Senate Minority Leader Chuck Schumer suffered from hubris and short-term memory loss when he decided to forge ahead with a shutdown of the government, Karl Rove wrote in a column for The Wall Street Journal.
"Mr. Schumer should have remembered that, at least in the short run, whoever causes a shutdown loses," Rove wrote.
Schumer had a front-row seat for the last time this movie played in 2013 on the other side of the aisle: Sen. Ted Cruz came, he shut down, he had no strategy, he blinked, Republicans took a beating.
"Then as now, most voters don't think there's ever a good reason to shut down Washington, even if they agree with the policy it is supposed to achieve," Rove wrote.
So now, Schumer's Shutdown will live in infamy as he takes his beating — from both sides.
"Democrats were in fact neither united nor in possession of a strategy to back up the threat," Rove wrote in the WSJ. "Now the anger among progressives at Mr.
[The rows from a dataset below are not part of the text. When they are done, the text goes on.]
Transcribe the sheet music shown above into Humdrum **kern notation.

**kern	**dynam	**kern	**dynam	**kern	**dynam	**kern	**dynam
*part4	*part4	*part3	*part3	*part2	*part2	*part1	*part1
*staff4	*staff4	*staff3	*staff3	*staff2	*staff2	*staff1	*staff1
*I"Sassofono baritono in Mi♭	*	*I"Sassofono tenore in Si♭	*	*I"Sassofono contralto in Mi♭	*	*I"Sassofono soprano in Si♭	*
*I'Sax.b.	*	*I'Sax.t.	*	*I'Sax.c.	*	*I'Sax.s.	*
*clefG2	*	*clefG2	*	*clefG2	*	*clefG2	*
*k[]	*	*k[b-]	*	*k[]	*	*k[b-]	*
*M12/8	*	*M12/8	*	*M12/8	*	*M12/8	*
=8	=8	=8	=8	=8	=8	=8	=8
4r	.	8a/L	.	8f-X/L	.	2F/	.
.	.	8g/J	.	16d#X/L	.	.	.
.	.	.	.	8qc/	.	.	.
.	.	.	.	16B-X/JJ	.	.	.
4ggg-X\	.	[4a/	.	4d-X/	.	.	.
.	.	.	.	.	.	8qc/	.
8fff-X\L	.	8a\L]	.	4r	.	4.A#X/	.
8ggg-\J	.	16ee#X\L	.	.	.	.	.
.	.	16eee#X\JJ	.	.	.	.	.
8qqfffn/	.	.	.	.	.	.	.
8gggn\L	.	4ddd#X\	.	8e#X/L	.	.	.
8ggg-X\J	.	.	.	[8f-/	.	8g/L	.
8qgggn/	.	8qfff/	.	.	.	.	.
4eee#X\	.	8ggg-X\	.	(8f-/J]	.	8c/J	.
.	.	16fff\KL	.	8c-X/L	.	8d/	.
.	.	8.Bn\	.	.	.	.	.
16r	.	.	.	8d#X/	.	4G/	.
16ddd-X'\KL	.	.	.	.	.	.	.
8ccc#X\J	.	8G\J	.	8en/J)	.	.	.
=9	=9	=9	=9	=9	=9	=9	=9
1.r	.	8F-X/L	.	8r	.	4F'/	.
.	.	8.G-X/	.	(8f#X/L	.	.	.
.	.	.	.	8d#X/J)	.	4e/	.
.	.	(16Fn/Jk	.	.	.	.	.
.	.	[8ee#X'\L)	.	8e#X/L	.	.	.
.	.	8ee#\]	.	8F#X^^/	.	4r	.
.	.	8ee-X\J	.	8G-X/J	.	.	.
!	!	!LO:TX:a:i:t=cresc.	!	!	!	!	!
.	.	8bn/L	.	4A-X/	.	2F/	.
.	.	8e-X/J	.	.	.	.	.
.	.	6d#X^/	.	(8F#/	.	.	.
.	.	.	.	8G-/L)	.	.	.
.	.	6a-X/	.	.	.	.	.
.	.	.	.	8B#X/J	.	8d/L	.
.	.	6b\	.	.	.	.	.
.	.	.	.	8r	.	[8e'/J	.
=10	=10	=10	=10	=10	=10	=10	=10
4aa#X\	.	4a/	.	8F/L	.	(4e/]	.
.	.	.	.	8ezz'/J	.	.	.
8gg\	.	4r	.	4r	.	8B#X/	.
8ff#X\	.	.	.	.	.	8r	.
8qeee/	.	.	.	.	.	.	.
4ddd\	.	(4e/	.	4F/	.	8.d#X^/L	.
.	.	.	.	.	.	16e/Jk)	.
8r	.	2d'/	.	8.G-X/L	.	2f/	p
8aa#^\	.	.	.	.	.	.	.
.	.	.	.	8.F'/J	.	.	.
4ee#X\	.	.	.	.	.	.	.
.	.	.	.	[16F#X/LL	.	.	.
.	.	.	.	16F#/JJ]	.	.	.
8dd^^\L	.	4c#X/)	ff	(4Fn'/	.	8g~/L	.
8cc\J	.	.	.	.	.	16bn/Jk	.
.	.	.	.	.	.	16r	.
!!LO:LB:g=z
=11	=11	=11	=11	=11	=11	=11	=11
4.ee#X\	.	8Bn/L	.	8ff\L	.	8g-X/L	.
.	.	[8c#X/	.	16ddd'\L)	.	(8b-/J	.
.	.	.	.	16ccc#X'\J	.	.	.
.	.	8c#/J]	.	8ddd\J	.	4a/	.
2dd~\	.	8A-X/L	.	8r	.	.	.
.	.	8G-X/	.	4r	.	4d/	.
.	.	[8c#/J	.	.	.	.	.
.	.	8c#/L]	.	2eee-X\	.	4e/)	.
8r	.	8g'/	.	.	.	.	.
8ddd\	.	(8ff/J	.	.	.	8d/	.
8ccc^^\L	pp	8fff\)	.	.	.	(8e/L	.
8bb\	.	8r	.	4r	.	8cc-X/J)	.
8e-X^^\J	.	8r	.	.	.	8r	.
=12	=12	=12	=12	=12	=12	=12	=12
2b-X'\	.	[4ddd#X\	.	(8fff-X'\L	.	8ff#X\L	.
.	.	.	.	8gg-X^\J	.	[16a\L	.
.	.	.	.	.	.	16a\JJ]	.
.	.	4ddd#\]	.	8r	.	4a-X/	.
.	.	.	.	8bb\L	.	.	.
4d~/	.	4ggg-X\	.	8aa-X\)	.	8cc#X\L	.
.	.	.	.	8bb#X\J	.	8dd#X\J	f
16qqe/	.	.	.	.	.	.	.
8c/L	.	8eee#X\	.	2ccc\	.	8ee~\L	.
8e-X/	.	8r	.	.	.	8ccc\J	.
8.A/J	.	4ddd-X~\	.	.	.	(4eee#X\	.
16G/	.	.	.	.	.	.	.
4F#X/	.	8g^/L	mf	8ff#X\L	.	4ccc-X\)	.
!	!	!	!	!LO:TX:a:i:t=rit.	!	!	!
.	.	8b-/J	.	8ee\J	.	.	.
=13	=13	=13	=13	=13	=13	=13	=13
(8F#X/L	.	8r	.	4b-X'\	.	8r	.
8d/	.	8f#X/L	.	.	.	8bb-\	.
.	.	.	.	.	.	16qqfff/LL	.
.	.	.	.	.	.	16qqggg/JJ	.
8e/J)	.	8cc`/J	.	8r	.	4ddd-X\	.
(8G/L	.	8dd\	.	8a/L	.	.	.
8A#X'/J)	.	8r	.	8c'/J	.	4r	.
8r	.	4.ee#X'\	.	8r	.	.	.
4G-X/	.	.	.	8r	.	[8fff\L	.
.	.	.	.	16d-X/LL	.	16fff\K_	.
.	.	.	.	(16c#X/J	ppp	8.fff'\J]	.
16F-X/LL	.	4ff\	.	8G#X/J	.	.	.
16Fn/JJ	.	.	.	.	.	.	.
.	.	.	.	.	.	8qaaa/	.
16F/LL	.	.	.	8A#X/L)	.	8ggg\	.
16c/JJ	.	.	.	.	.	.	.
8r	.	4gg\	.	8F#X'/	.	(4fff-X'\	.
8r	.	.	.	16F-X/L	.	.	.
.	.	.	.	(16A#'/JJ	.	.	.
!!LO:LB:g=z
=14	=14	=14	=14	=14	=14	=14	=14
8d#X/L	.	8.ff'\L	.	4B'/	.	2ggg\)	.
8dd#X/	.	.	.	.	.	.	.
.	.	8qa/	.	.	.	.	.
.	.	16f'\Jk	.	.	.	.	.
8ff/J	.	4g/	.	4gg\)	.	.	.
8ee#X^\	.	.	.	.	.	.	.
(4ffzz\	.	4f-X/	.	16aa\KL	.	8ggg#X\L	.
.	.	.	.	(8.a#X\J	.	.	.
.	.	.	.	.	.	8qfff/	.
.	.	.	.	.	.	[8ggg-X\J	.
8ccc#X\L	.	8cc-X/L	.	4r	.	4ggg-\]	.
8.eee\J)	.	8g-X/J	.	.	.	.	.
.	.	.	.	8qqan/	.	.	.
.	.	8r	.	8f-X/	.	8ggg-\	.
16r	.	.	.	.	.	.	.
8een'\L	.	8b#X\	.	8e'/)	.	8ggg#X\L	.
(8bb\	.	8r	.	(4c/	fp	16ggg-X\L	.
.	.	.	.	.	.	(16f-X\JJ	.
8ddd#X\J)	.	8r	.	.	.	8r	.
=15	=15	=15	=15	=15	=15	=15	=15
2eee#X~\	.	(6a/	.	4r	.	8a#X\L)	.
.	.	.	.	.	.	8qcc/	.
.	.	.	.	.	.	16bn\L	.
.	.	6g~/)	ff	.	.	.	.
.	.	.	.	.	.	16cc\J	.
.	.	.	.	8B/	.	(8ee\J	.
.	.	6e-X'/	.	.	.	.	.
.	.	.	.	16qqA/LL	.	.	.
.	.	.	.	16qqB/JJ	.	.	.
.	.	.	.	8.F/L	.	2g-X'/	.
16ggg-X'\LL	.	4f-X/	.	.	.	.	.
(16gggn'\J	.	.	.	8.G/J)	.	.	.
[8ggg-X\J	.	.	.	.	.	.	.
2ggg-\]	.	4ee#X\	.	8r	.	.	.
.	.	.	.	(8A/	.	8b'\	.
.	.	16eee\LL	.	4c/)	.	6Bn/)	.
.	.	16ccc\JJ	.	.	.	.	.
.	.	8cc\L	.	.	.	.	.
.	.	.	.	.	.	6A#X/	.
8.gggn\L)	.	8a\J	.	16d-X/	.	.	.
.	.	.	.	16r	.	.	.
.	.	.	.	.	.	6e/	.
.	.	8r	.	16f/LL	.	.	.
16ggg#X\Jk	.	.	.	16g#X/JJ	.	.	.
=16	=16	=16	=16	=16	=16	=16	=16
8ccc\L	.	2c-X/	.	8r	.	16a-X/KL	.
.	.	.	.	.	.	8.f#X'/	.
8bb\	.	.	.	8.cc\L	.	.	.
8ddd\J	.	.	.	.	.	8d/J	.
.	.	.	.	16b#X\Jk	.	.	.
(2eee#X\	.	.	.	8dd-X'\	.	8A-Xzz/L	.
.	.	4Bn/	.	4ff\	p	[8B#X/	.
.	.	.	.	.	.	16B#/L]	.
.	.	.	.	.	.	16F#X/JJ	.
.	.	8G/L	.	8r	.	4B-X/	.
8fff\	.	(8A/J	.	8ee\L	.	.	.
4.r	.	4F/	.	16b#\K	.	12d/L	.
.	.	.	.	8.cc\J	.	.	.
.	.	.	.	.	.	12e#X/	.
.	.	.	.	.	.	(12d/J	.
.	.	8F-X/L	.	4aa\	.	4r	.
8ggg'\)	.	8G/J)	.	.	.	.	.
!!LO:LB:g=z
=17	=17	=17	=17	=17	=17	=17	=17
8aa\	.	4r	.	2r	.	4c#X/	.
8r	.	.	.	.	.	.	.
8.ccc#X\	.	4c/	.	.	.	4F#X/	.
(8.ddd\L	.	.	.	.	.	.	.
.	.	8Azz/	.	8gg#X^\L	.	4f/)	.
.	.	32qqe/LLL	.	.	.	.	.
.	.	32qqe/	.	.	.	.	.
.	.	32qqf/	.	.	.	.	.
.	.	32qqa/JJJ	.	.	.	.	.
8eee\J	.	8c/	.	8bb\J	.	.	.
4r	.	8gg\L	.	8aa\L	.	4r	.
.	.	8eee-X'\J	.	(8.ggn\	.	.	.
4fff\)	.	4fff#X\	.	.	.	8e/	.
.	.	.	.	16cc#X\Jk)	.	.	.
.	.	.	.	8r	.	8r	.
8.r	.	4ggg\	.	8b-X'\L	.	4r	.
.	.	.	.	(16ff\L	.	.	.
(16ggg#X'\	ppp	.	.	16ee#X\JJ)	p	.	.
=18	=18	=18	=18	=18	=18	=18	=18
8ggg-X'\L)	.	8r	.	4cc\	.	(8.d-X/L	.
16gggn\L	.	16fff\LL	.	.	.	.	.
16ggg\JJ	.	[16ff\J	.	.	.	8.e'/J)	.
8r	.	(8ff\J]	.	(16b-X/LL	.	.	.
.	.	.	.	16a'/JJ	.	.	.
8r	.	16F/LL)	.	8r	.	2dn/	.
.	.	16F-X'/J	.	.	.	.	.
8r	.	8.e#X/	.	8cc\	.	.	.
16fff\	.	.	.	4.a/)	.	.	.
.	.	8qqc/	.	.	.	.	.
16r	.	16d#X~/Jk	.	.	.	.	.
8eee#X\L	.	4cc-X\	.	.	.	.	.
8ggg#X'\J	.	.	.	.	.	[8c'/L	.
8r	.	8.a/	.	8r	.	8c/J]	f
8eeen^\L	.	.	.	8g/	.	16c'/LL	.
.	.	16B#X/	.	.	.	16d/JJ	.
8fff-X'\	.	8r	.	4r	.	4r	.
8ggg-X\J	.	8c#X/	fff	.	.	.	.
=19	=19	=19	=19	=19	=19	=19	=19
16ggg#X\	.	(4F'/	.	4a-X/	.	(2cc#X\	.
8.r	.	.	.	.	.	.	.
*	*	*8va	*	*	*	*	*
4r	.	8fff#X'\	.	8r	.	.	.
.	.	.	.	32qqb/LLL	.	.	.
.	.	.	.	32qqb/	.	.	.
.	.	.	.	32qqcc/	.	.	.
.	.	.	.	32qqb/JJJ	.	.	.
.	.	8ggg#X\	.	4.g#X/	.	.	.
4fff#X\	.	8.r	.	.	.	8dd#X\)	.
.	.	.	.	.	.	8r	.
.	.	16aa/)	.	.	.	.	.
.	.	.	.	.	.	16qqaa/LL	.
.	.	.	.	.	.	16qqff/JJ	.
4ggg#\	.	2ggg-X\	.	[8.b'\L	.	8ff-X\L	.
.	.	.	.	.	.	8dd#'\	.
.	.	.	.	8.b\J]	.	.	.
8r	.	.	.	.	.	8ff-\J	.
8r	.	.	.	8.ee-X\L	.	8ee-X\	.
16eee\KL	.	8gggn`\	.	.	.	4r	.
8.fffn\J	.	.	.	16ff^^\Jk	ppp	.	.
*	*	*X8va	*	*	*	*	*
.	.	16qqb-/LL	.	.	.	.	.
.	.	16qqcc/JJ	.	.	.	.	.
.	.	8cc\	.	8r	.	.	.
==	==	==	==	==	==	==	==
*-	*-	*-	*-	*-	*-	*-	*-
Schumer for giving in may boost left-wingers in House primaries, making it more difficult for Democrats to win swing districts in November."
Democrats are on the right side of the issue, Rove wrote, citing sundry polls, but the wrong side of the tactic.
Now Democrats and Republicans have until Feb. 8 to get it figured out — again.
"Most Americans seek compromise and resolution, but a substantial minority of each party's base wants purism. Both sides can get some of what they want on immigration — a Dreamer fix for Democrats, more border security for Republicans — only if they don't insist on getting everything," Rove writes.